Una percentuale, quella che appoggia l’idea di restrizioni all’aborto, che balza al 92% nel momento in cui si considera l’elettorato repubblicano ma che, curiosamente, rimane consistente (61%) anche fra coloro che si dichiarano pro choice e quindi, in sostanza, abortisti. Col risultato finale che oggi, negli Stati Uniti, i difensori della vita nascente sono la maggioranza e ammontano al 55% del totale, contro i 38% degli abortisti. Questo, a lato pratico, che cosa significa? E soprattutto, quali implicazioni hanno o possono avere nel medio termine questi e altri dati della rilevazione che lo spazio impedisce qui di sviscerare, ma che vanno nella medesima direzione di quelli sin qui riportati?
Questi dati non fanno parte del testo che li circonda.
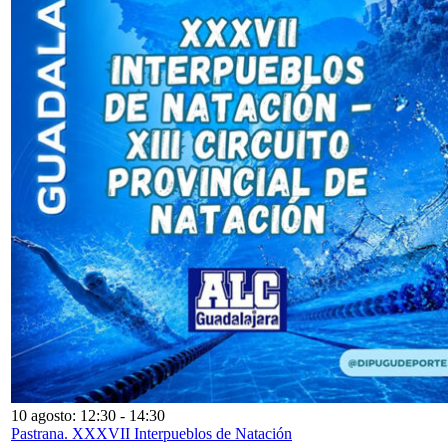
10 agosto: 12:30
-
14:30
Pastrana. XXXVII Interpueblos de Natación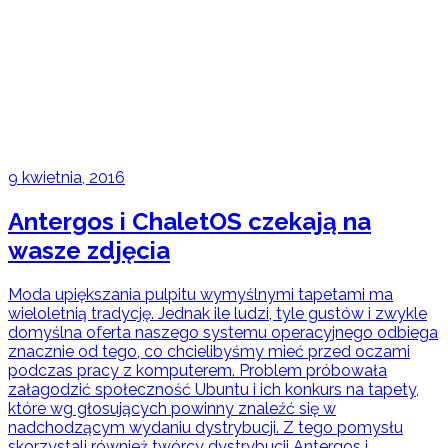
9 kwietnia, 2016
Antergos i ChaletOS czekają na
wasze zdjęcia
Moda upiększania pulpitu wymyślnymi tapetami ma
wieloletnią tradycję. Jednak ile ludzi, tyle gustów i zwykle
domyślna oferta naszego systemu operacyjnego odbiega
znacznie od tego, co chcielibyśmy mieć przed oczami
podczas pracy z komputerem. Problem próbowała
załagodzić społeczność Ubuntu i ich konkurs na tapety,
które wg głosujących powinny znaleźć się w
nadchodzącym wydaniu dystrybucji. Z tego pomysłu
skorzystali również twórcy dystrybucji Antergos i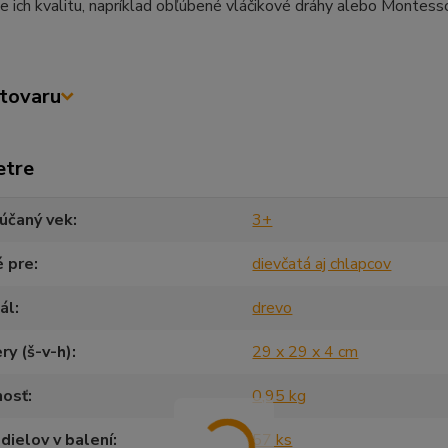
e ich kvalitu, napríklad obľúbené vláčikové dráhy alebo Montesso
tovaru
etre
účaný vek
3+
é pre
dievčatá aj chlapcov
ál
drevo
y (š-v-h)
29 x 29 x 4 cm
osť
0,95 kg
dielov v balení
57 ks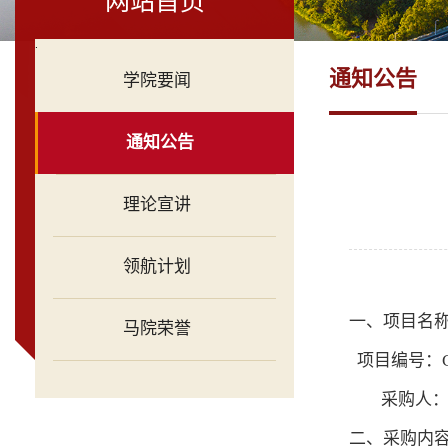
网站首页
.
通知公告
学院要闻
通知公告
理论宣讲
领航计划
一、项目名
马院荣誉
项目编号：C0
采购人
二、采购内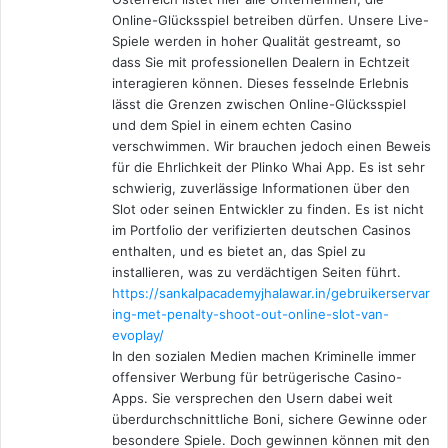
Online-Glücksspiel betreiben dürfen. Unsere Live-
Spiele werden in hoher Qualität gestreamt, so
dass Sie mit professionellen Dealern in Echtzeit
interagieren können. Dieses fesselnde Erlebnis
lässt die Grenzen zwischen Online-Glücksspiel
und dem Spiel in einem echten Casino
verschwimmen. Wir brauchen jedoch einen Beweis
für die Ehrlichkeit der Plinko Whai App. Es ist sehr
schwierig, zuverlässige Informationen über den
Slot oder seinen Entwickler zu finden. Es ist nicht
im Portfolio der verifizierten deutschen Casinos
enthalten, und es bietet an, das Spiel zu
installieren, was zu verdächtigen Seiten führt.
https://sankalpacademyjhalawar.in/gebruikerservar
ing-met-penalty-shoot-out-online-slot-van-
evoplay/
In den sozialen Medien machen Kriminelle immer
offensiver Werbung für betrügerische Casino-
Apps. Sie versprechen den Usern dabei weit
überdurchschnittliche Boni, sichere Gewinne oder
besondere Spiele. Doch gewinnen können mit den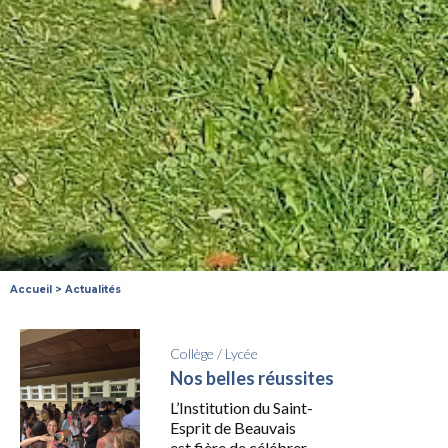
Accueil
>
Actualités
Collège
/
Lycée
Nos belles réussites
L’Institution du Saint-
Esprit de Beauvais
est fière de célébrer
In estrema sintesi, possiamo dire che quadro tracciato dal Marist Poll mette in risalto tre cose. La prima è quella già evidenziata in apertura, e cioè il fatto che negli Stati Uniti il vento pro life non solo soffia, ma soffia più forte che mai. Il che è frutto di tutta una serie di concause, che vanno dai numerosi film antiabortisti usciti, con successo, in questi anni, fino all’operato decisamente virtuoso, in tal senso, dell’amministrazione Trump. Una seconda implicazione è di carattere politico e giudiziario e concerne la possibilità che con questo scenario, e con la maggioranza di giudici antiabortisti alla Corte Suprema Usa, la storica sentenza Roe vs Wade, che il 22 gennaio del 1973 aprì le porte all’aborto, possa effettivamente essere se non ribaltata del tutto quanto meno superata da un altro pronunciamento.

La terza e ultima considerazione, infine, è più generale e non riguarda solo gli Stati Uniti e, a ben vedere, neppure solo l’aborto e si sostanzia in un fatto positivo per tutti i difensori della vita nascente e della famiglia: la possibilità che la cultura possa cambiare, riscoprendo i principi di sempre, vale a dire i valori non negoziabili. Diversamente da quanto da decenni sentiamo ripetere, infatti, appare sempre più chiaro – e il sondaggio poc’anzi illustrato è solo l’ennesima conferma – la falsità del ritornello progressista secondo cui, da certi “diritti”, «indietro non si torna». Per un motivo semplice: la storia può cambiare direzione. Nulla, insomma, è già scritto. E la grande battaglia per la vita può essere ancora vinta. Anzi, probabilmente la vittoria è più vicina di quanto si possa immaginare.